Goals are organized in a hierarchical tree with six states: pending, active, in_progress, completed, failed, and blocked. Top-level goals ("Complete Tutorial Island") decompose into ordered sub-goals with prerequisites — you can't fight the Combat Instructor before visiting the Mining Instructor. Failed goals retry up to 10 times before permanent failure. Blocked goals are skipped and revisited. When all children complete, the parent auto-completes. Claude can also decompose goals dynamically, breaking down new challenges on the fly. The full tree persists to disk as JSON, surviving crashes and restarts.
How does the live dashboard get its data?
Every 3 ticks, the agent serializes its full state — screenshot, observations, reasoning, vitals, inventory, counters, location, active goals, memory stats, and action history — into a JSONB payload and upserts it to PostgreSQL on Railway. The Vercel dashboard polls the REST API every 2 seconds, rendering the live feed, game screenshot, world map with real-time GPS tracking, player vitals, activity counters, milestones, XP tracker, and session history. Single-row upsert means zero table growth — only the latest state matters. Full pipeline: Mac Mini → PostgreSQL → REST API → Vercel CDN → Browser.
How accurate are the stats (kills, deaths, XP)?

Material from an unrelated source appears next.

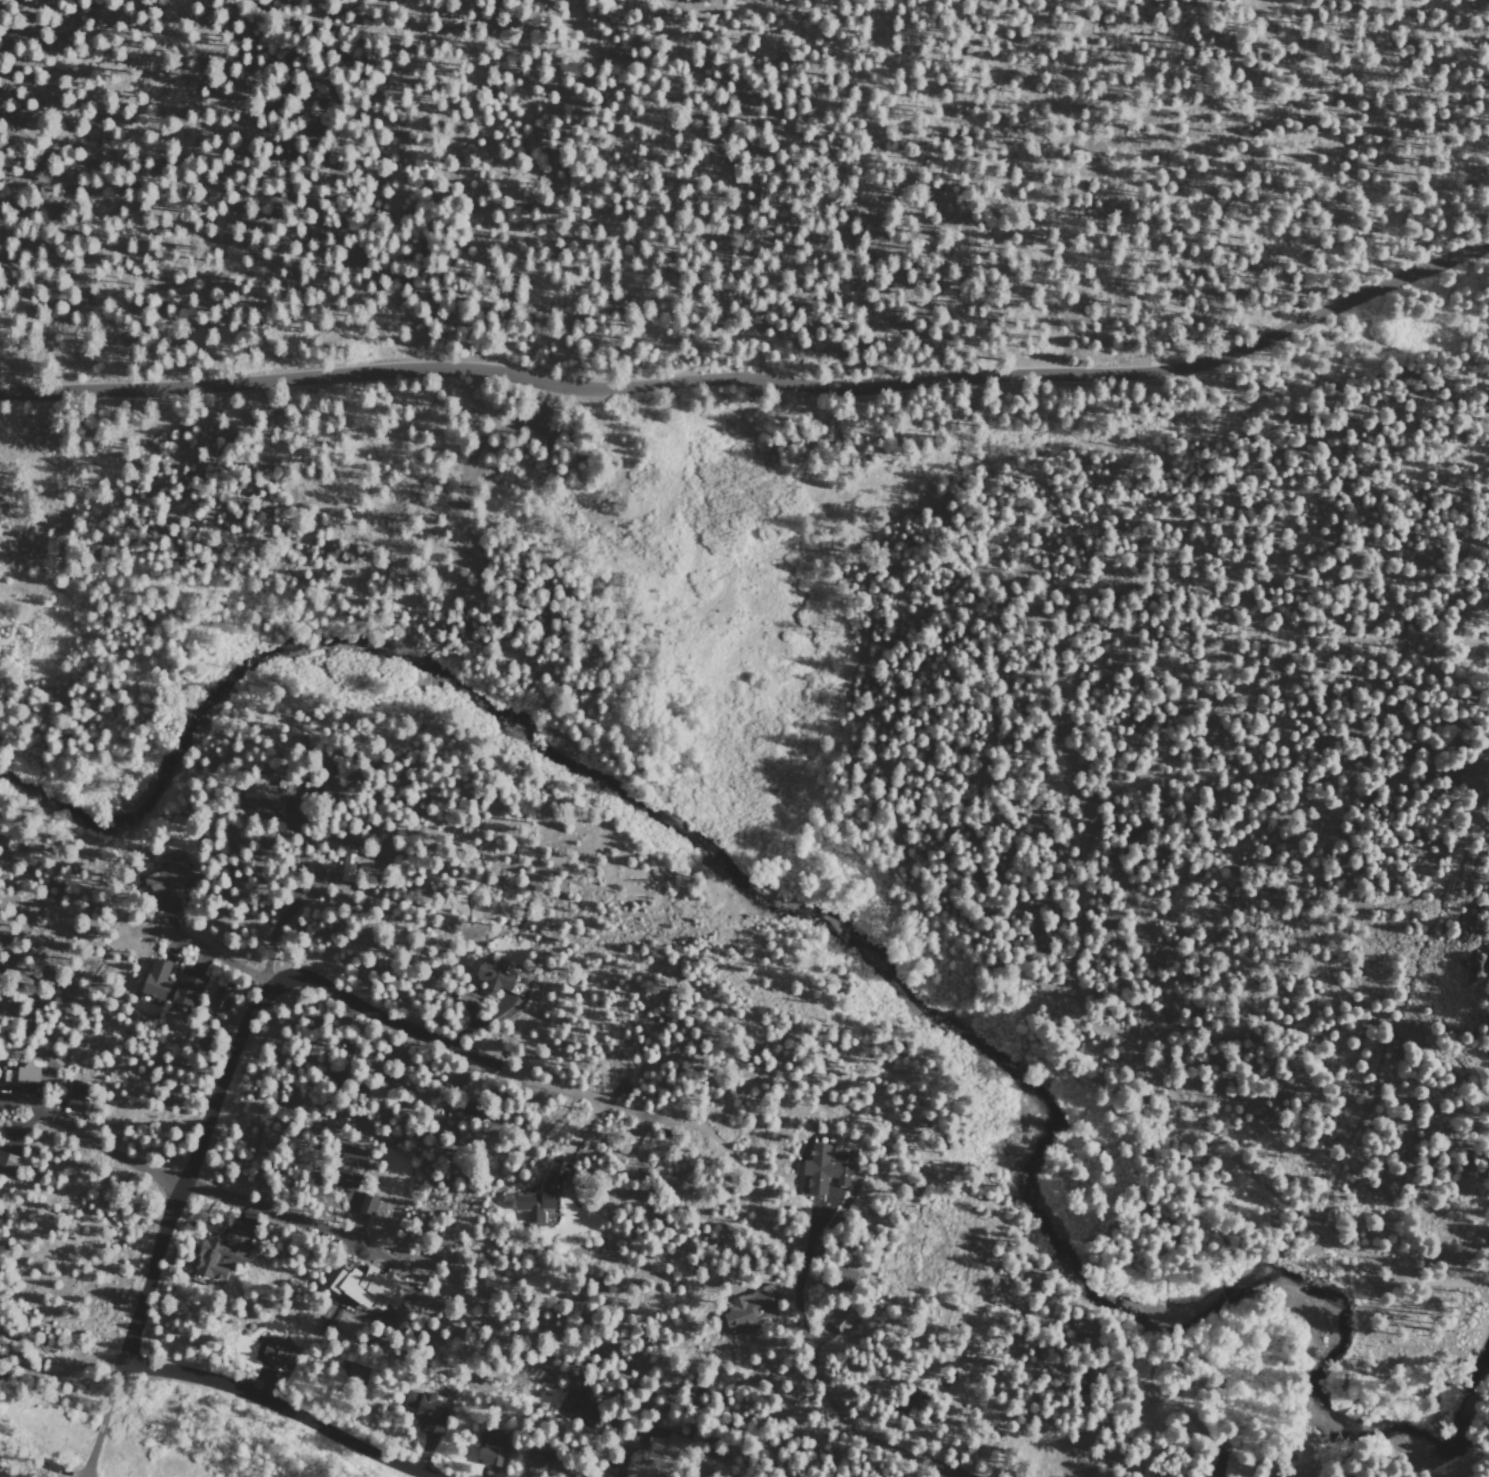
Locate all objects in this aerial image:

Every stat is tracked through a pattern-matching system with cooldowns and anti-patterns. Deaths use a 20-tick cooldown and match phrases like "I died" and "oh dear" — but exclude "death rune" and "death talisman" to prevent false positives from item names. Kill tracking requires completion phrases ("killed the," "defeated the") not intent phrases ("trying to kill"). Level-ups are validated against the full set of 23 real OSRS skill names to prevent "need Woodcutting level 15" from counting as reaching level 15. Every data point on this dashboard is real, verified data — not inflated guesses.
Is the codebase open source?
Fully open source. The entire system — vision engine, action executor, memory store, goal planner, stuck detector, input humanization, desktop overlay, database layer, live dashboard, and deployment config — is available on GitHub. 3,500+ lines of Python, zero proprietary dependencies. Clone it, run it, break it, improve it.